Recorded data:
________________________
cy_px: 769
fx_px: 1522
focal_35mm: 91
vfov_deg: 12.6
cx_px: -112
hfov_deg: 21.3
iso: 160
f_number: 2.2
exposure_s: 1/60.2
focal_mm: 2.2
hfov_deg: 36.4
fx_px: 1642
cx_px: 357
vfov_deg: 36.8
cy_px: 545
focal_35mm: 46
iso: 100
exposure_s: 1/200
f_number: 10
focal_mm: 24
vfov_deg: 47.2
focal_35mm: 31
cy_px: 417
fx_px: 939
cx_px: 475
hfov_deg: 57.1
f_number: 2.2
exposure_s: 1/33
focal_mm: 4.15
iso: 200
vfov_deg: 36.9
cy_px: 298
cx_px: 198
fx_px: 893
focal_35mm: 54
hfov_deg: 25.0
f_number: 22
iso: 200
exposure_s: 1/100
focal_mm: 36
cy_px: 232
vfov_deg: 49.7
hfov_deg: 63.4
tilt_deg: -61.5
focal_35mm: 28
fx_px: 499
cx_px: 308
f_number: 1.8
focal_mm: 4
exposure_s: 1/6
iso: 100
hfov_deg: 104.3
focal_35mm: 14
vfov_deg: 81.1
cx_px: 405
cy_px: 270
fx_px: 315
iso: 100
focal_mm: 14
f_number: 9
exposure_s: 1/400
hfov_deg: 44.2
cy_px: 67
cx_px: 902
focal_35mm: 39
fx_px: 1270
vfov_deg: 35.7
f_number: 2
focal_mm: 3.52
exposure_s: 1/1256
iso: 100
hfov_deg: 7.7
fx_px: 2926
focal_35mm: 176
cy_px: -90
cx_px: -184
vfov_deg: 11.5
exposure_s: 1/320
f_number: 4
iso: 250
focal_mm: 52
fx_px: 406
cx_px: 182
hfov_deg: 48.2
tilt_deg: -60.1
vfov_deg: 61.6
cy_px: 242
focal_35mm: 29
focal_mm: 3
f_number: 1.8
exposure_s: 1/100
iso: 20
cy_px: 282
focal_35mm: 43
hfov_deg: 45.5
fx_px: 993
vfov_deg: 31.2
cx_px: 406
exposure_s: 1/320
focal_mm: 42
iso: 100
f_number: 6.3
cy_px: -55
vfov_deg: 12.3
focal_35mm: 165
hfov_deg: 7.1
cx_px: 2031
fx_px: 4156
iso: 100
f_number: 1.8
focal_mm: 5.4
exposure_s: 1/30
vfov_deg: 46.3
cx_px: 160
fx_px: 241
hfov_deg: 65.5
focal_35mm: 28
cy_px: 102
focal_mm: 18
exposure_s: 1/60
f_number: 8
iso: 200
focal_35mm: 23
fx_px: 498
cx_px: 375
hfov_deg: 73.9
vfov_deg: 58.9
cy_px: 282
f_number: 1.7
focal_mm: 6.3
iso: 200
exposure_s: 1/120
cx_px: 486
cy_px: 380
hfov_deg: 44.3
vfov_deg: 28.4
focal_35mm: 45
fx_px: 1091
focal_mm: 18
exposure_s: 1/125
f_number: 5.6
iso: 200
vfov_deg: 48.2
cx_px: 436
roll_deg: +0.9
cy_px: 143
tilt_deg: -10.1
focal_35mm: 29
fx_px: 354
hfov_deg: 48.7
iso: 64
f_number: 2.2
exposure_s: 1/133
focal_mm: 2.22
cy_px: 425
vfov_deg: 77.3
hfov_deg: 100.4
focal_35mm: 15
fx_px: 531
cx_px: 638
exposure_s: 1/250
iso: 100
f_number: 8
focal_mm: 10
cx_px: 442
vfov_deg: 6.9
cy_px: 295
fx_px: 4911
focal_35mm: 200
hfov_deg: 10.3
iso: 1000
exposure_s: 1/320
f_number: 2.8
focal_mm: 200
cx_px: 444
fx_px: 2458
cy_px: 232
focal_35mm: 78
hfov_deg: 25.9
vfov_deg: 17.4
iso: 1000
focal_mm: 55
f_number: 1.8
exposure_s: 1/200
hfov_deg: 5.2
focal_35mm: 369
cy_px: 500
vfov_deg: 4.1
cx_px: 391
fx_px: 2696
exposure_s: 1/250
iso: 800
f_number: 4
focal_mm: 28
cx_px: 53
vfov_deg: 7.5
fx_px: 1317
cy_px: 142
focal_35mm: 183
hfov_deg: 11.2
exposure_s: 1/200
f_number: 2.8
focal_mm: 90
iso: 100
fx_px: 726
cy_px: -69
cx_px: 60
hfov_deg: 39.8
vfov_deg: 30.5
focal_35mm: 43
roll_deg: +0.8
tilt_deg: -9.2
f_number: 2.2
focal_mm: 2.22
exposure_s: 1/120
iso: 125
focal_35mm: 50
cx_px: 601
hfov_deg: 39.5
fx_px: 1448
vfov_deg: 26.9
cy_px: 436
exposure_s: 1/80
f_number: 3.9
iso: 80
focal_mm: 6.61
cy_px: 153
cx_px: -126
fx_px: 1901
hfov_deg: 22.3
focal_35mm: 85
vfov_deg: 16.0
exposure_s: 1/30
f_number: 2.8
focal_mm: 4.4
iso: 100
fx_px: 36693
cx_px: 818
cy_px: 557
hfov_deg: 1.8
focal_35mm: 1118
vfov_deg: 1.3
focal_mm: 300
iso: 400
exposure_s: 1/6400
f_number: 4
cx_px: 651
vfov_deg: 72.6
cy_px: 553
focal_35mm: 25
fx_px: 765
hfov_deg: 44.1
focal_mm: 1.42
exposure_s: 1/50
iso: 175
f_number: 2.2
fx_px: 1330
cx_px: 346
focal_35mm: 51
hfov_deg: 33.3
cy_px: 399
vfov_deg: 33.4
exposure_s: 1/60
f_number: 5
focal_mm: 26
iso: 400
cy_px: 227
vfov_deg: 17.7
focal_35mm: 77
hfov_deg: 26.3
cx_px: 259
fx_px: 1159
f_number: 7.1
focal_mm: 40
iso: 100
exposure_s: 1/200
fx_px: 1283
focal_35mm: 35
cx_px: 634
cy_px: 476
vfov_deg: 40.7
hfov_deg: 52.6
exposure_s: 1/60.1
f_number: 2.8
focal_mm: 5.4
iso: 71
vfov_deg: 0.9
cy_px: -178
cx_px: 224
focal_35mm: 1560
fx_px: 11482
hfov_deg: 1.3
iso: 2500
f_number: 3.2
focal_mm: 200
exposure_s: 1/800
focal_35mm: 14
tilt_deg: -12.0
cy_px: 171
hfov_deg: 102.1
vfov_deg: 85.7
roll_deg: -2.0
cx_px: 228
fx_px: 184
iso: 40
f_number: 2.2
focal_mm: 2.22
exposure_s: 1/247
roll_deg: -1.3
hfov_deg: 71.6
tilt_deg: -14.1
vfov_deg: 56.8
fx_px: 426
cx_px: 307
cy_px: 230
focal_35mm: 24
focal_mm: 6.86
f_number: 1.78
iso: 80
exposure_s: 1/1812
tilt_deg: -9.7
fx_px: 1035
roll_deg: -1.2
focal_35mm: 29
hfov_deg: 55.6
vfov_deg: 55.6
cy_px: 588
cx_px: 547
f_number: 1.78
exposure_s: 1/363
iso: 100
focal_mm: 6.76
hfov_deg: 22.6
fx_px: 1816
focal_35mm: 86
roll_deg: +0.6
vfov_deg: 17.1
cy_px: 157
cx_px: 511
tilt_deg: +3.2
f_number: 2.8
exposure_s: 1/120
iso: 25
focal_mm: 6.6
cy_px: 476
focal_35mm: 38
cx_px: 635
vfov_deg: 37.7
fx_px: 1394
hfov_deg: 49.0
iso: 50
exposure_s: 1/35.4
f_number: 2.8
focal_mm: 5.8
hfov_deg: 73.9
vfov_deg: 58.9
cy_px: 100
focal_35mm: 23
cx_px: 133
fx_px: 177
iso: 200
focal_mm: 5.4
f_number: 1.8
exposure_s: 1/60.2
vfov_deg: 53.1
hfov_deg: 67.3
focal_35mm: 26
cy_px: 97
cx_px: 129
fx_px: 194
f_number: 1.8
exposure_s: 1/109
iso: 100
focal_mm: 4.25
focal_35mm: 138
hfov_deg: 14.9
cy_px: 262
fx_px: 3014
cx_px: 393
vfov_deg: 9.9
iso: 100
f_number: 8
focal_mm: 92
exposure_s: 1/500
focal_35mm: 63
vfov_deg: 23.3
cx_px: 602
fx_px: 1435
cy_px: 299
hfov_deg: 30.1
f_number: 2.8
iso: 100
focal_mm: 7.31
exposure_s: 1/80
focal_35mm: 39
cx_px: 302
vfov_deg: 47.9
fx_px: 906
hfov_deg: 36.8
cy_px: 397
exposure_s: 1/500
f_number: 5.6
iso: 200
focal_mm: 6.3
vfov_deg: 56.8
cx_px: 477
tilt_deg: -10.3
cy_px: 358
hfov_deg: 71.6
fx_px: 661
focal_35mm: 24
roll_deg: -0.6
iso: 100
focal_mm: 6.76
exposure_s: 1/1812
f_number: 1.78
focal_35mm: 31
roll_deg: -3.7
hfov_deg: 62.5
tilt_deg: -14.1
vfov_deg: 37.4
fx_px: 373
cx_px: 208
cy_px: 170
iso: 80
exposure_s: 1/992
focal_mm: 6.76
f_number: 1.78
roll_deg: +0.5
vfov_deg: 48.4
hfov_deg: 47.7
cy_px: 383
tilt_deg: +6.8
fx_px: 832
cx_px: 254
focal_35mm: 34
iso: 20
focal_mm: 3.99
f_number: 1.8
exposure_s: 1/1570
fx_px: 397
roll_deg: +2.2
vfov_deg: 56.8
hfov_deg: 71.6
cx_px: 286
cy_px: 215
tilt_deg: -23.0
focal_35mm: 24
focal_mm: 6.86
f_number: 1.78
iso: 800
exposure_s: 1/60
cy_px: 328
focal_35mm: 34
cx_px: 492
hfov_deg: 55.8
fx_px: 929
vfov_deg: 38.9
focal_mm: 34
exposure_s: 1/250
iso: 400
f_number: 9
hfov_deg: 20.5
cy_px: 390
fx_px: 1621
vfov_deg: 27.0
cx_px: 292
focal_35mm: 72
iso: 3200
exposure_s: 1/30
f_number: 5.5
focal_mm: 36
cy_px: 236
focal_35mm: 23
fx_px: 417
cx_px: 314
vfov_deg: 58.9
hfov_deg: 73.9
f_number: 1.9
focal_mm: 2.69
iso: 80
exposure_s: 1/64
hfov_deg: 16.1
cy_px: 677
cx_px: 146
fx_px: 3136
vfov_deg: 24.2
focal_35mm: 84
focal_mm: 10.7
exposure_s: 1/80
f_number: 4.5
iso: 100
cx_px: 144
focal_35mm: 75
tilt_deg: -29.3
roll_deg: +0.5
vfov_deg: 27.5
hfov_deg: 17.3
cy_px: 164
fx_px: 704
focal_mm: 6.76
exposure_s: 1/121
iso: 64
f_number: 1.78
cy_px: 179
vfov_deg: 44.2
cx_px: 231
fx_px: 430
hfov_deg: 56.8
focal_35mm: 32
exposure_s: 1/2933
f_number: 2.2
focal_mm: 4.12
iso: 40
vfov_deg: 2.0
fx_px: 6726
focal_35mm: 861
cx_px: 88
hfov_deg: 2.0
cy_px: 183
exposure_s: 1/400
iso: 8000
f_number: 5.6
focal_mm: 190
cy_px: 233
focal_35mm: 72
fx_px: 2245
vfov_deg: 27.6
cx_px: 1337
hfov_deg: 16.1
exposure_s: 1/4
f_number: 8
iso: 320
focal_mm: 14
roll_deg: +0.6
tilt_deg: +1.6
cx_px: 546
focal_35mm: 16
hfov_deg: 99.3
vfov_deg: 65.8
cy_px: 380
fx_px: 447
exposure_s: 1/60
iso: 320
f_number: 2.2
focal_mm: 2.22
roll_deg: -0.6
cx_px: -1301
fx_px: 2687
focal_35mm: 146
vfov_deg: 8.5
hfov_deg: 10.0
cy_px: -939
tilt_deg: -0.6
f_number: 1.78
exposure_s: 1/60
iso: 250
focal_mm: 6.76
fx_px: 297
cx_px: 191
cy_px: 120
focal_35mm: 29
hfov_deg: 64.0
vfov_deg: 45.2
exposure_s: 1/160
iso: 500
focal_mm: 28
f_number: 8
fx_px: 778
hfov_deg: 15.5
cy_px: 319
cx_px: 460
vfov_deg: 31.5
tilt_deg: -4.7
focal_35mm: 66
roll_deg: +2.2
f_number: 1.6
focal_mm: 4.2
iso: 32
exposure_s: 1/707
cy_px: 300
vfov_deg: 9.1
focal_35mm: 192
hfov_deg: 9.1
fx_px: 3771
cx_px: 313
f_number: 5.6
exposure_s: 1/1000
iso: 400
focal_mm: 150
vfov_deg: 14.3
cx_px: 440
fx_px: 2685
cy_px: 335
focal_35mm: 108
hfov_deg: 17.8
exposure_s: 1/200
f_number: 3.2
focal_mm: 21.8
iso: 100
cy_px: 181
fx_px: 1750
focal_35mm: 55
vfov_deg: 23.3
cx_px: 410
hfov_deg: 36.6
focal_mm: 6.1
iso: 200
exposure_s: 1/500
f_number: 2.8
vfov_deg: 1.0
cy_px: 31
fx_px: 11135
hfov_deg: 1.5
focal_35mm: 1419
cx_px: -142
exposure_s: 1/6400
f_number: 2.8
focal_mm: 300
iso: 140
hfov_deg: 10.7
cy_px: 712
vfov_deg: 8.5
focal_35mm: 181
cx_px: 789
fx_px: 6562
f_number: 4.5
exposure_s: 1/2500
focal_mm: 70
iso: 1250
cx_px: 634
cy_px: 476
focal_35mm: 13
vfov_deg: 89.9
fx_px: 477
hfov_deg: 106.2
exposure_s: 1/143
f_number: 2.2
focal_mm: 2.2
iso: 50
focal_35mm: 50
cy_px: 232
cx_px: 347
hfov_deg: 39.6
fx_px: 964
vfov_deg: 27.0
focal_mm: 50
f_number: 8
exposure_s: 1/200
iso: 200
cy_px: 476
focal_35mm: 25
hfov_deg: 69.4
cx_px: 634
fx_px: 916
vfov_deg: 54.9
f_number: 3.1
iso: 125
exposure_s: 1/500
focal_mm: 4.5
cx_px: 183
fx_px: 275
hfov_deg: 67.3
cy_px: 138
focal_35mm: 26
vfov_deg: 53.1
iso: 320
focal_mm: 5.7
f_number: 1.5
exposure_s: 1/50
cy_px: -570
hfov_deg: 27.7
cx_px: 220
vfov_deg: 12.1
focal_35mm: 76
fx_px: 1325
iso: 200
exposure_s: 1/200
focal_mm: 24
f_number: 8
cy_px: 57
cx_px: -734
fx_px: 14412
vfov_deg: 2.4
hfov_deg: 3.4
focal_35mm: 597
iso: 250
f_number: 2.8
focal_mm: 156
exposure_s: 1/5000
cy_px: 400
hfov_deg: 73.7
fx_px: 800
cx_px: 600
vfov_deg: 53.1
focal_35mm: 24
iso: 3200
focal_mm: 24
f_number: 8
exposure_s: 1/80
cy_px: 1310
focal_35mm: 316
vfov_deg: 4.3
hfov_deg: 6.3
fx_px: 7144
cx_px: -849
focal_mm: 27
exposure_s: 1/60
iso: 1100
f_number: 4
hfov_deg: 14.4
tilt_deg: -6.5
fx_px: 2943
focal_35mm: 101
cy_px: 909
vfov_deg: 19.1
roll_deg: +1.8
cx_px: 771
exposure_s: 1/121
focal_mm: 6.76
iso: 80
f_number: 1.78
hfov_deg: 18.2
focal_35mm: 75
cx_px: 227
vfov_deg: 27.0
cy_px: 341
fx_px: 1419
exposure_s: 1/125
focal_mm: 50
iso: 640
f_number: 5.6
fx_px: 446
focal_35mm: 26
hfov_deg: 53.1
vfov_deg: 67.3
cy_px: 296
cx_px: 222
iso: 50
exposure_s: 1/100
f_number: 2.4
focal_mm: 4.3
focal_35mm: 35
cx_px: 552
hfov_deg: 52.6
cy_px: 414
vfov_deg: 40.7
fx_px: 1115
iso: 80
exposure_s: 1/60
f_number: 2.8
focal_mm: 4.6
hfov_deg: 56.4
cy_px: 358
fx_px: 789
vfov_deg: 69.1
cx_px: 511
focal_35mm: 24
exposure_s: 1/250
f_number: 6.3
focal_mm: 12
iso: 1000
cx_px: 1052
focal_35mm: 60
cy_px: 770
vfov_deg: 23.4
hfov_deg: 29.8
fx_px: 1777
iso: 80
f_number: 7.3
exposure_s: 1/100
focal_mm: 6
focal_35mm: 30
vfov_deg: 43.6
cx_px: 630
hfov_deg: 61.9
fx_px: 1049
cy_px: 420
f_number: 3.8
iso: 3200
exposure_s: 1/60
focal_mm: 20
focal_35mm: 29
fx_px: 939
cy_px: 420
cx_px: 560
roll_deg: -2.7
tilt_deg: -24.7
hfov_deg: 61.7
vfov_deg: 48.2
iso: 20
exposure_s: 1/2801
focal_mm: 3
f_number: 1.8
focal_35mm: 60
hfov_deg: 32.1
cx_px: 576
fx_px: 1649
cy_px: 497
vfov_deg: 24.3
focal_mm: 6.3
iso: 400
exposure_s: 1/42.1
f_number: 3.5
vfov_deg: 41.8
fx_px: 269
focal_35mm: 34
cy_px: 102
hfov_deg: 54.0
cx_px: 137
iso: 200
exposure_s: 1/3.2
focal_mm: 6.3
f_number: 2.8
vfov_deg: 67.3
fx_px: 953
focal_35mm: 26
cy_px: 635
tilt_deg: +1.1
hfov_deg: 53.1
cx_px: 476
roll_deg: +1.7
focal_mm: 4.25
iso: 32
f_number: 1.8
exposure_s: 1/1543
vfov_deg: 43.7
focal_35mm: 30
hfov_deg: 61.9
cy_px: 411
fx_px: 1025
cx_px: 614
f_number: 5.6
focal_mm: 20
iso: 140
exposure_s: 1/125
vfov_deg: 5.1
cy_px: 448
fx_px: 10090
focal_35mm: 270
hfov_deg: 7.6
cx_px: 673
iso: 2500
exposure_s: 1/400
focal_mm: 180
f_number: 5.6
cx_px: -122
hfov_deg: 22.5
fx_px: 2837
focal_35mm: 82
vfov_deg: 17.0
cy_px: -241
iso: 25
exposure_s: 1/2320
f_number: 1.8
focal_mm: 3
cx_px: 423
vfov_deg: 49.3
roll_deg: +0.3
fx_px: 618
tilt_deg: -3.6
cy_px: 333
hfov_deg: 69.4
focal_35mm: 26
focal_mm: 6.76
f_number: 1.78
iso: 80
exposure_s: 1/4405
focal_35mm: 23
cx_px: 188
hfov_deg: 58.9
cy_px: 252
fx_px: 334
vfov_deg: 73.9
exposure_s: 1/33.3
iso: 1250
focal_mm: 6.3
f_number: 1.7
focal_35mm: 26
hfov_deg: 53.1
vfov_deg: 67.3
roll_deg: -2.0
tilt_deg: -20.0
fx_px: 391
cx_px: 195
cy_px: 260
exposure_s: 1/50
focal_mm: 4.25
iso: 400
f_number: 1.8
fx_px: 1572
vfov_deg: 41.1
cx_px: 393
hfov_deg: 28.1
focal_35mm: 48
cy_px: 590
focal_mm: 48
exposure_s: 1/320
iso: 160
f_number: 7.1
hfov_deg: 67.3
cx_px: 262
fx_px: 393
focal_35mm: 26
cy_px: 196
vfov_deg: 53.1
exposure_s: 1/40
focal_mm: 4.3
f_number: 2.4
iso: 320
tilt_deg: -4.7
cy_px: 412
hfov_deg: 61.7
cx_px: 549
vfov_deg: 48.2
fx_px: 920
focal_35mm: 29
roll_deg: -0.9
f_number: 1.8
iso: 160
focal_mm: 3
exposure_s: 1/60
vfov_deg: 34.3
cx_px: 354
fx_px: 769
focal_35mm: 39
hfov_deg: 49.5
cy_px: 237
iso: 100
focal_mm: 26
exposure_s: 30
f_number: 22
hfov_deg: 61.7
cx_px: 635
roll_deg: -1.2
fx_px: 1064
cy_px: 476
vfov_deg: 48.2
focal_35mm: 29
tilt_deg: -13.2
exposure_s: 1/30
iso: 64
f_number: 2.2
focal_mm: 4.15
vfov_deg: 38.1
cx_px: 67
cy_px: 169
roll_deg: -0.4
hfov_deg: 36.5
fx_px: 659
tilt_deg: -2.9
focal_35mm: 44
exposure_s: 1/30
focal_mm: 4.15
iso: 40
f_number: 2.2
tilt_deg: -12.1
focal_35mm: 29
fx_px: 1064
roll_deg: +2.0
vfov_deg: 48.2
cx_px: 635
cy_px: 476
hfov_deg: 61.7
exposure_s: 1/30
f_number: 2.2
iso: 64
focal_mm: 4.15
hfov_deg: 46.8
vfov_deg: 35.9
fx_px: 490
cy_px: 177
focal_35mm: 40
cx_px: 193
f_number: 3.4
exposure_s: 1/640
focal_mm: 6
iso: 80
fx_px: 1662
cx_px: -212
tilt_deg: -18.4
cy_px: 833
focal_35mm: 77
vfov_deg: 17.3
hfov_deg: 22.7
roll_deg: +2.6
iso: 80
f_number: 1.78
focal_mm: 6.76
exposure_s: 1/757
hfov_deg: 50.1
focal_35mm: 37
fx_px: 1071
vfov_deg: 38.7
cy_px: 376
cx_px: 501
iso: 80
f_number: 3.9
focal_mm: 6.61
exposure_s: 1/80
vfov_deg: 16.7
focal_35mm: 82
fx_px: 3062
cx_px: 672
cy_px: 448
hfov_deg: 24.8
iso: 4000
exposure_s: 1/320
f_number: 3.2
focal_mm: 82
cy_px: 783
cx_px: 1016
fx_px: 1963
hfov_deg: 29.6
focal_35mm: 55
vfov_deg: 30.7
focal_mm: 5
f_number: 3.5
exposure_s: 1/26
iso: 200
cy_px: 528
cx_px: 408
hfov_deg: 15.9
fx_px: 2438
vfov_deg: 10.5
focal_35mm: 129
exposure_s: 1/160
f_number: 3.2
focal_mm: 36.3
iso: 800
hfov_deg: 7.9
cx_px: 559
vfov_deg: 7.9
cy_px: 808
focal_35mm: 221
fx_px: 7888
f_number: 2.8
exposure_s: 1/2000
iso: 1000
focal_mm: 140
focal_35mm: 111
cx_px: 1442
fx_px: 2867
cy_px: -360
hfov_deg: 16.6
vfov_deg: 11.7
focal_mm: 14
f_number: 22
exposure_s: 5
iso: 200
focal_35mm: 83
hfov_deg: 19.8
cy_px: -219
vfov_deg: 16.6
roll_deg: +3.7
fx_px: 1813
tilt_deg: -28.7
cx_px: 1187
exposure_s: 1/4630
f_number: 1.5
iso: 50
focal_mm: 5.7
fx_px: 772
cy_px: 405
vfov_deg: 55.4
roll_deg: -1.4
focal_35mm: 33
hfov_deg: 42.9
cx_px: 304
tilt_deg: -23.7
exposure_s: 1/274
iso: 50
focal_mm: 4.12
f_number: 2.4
________________________
DIRECTIONS FOR THIS TASK
Give back, word for word, only the lines above from the line holding "focal_mm: 180" to the line holding "exposure_s: 30", both included.

EXERCISE ANSWER
focal_mm: 180
f_number: 5.6
cx_px: -122
hfov_deg: 22.5
fx_px: 2837
focal_35mm: 82
vfov_deg: 17.0
cy_px: -241
iso: 25
exposure_s: 1/2320
f_number: 1.8
focal_mm: 3
cx_px: 423
vfov_deg: 49.3
roll_deg: +0.3
fx_px: 618
tilt_deg: -3.6
cy_px: 333
hfov_deg: 69.4
focal_35mm: 26
focal_mm: 6.76
f_number: 1.78
iso: 80
exposure_s: 1/4405
focal_35mm: 23
cx_px: 188
hfov_deg: 58.9
cy_px: 252
fx_px: 334
vfov_deg: 73.9
exposure_s: 1/33.3
iso: 1250
focal_mm: 6.3
f_number: 1.7
focal_35mm: 26
hfov_deg: 53.1
vfov_deg: 67.3
roll_deg: -2.0
tilt_deg: -20.0
fx_px: 391
cx_px: 195
cy_px: 260
exposure_s: 1/50
focal_mm: 4.25
iso: 400
f_number: 1.8
fx_px: 1572
vfov_deg: 41.1
cx_px: 393
hfov_deg: 28.1
focal_35mm: 48
cy_px: 590
focal_mm: 48
exposure_s: 1/320
iso: 160
f_number: 7.1
hfov_deg: 67.3
cx_px: 262
fx_px: 393
focal_35mm: 26
cy_px: 196
vfov_deg: 53.1
exposure_s: 1/40
focal_mm: 4.3
f_number: 2.4
iso: 320
tilt_deg: -4.7
cy_px: 412
hfov_deg: 61.7
cx_px: 549
vfov_deg: 48.2
fx_px: 920
focal_35mm: 29
roll_deg: -0.9
f_number: 1.8
iso: 160
focal_mm: 3
exposure_s: 1/60
vfov_deg: 34.3
cx_px: 354
fx_px: 769
focal_35mm: 39
hfov_deg: 49.5
cy_px: 237
iso: 100
focal_mm: 26
exposure_s: 30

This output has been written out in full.